Layer a model classifier (Llama Guard, Prompt Guard, Rebuff)
const detector = createInjectionDetector({
threshold: 0.7,
classifier: async input => {
const res = await fetch('https://api.example.com/llama-guard', {
method: 'POST',
body: JSON.stringify({ text: input }),
headers: { 'content-type': 'application/json', authorization: `Bearer ${process.env.LG_KEY}` },
})
const { unsafe_score } = (await res.json()) as { unsafe_score: number }
return unsafe_score
},
})Classifier errors are swallowed — you degrade to heuristic-only instead of rejecting all traffic when the upstream flakes.
Verdict shape
{
score: number, // max(heuristic, classifier)

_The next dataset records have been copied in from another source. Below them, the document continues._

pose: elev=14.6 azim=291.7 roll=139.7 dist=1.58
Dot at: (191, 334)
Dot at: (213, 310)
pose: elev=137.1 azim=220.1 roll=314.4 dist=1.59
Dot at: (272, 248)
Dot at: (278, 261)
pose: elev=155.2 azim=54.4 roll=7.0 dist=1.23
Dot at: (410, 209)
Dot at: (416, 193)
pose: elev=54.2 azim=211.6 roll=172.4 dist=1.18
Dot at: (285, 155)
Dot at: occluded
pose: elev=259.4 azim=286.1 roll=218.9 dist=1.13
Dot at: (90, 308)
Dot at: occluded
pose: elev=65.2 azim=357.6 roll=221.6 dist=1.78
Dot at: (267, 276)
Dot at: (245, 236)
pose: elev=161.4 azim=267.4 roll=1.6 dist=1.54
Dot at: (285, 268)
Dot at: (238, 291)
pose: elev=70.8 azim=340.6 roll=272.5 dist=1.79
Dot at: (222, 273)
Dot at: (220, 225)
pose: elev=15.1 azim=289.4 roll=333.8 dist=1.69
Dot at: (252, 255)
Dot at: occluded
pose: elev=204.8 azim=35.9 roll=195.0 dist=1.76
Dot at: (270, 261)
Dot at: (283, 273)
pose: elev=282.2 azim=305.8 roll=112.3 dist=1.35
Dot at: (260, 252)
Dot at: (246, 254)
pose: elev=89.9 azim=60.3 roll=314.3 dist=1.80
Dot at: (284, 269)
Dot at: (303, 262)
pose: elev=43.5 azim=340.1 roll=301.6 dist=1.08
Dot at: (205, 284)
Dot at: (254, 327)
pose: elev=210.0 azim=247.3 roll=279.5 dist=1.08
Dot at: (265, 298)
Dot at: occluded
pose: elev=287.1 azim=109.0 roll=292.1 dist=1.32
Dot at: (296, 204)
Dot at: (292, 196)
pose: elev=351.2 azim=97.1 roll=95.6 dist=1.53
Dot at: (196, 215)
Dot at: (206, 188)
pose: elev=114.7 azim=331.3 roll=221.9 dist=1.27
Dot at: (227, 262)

blocked: boolean, // score >= threshold
hits: [{ name, weight }], // heuristic hits
source: 'heuristic' | 'hybrid',
}Add your own heuristics
import { DEFAULT_INJECTION_HEURISTICS, createInjectionDetector } from '@agentskit/core/security'
createInjectionDetector({
heuristics: [
...DEFAULT_INJECTION_HEURISTICS,
{ name: 'off-topic-divert', pattern: /let['’]s talk about something else/i, weight: 0.5 },
],
})